Arco’s main claim to fame is that is was the first community in the world to be lit by electricity generated solely by nuclear power back in 1955. (For about an hour). Experimental breeder reactor No. 1 is about 18 miles from the town, and was the world’s first nuclear power plant.

This is it from afar.

It was never a commercial venture, but burnt until 1964 as a test bed for the new energy source. The plant is now a museum, and you can maraud all over it on a self guided tour. Tragically it is not open for another month, which was very disappointing for my travel companion.  The ‘season’ sure starts late in this neck of the woods.

Arco plays host to the conning tower of the submarine the USS Hawksbill, aka the Submarine of the Desert or ‘Devils Boat’. A trifle bizarre.

Whilst we were taking the obligatory tourist photos, a chap remarked how impressive it was. For a milli-second he believed me when I said that what was even more impressive was the effort put into digging the hole to bury the rest of it. Must rein in that sarcastic British humour.

The hillside above the town is known as Numbers Hill. Since 1920, every graduating high school class has painted the number of the year on the rocks high above the town.

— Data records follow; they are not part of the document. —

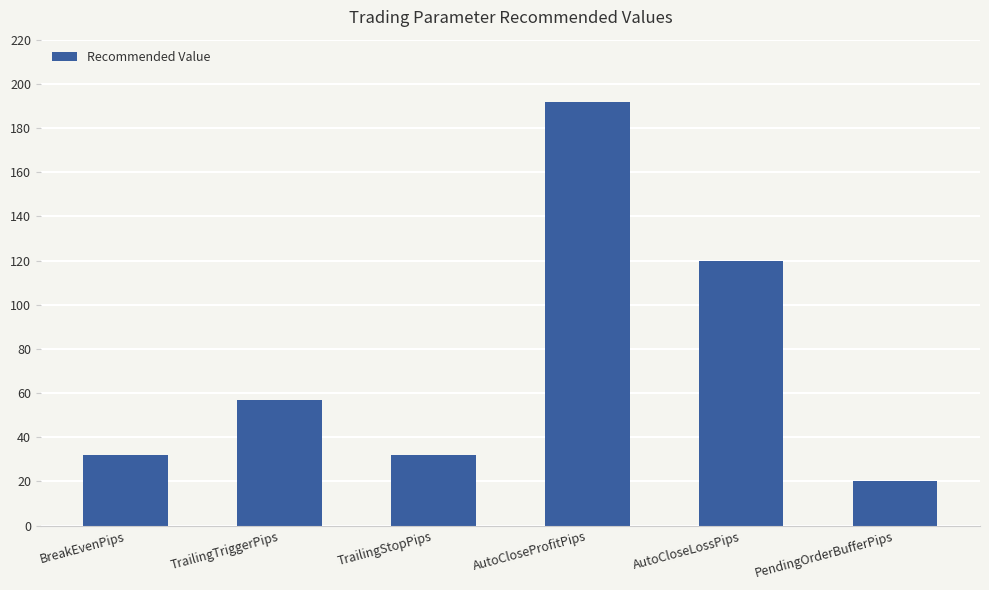

What is the value of the 3rd bar from the left?

32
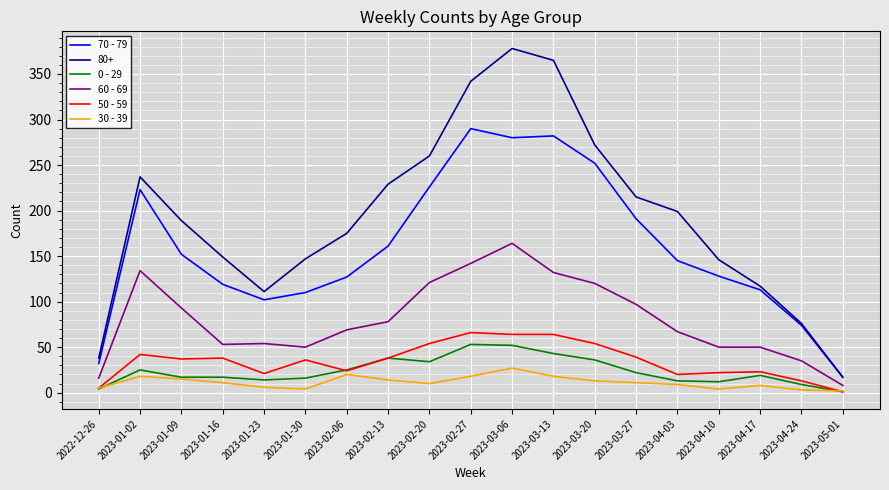

Which series has the widest spread of values?

80+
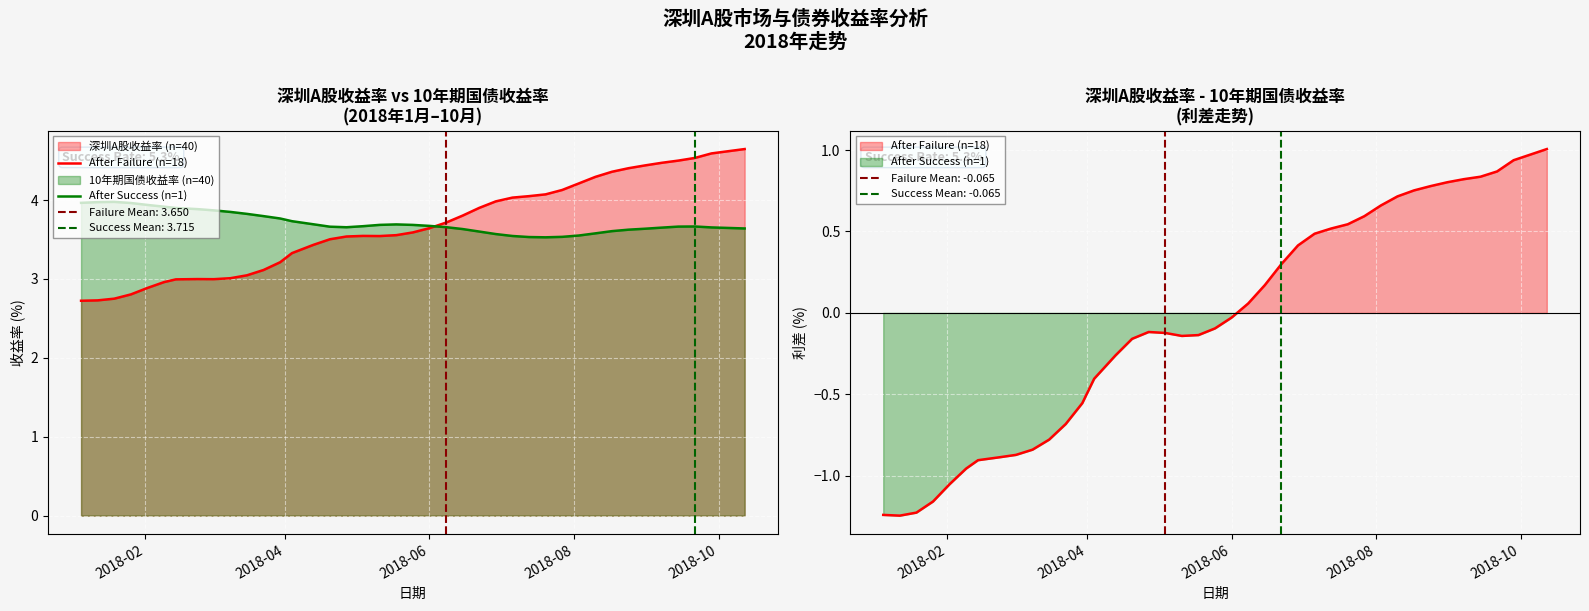

What is the maximum value shown in the chart?

4.6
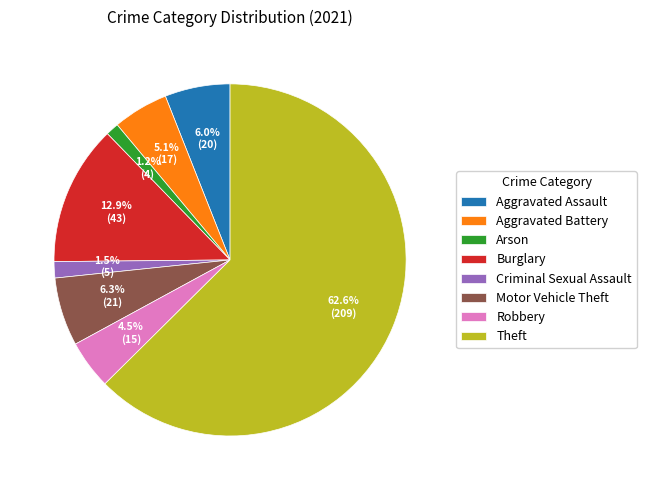

To the nearest percent, what is the combined percentage of Motor Vehicle Theft and Aggravated Assault?

12%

Part vandalism, part artistic heritage.

Arco is also the closest town to a US National Monument called Craters Of The Moon, which is our main reason for stopping here. This is a huge area shaped by volcanic activity over the past 14 million years. The most recent eruption being 2500 years ago.  We spent the day there, driving the loop road and stopping at various points to do walks and a few climbs. A very lunar landscape surrounded by amazing nothingness.

We had the inaugural truck-bed picnic, with at least 4ft to spare.

August 21 is the date of the full solar eclipse, and Arco is on the path of totality. This would be an amazing place to watch it, but alas we will be far from here.

So there. So much of interest in such a small place we’d never heard of.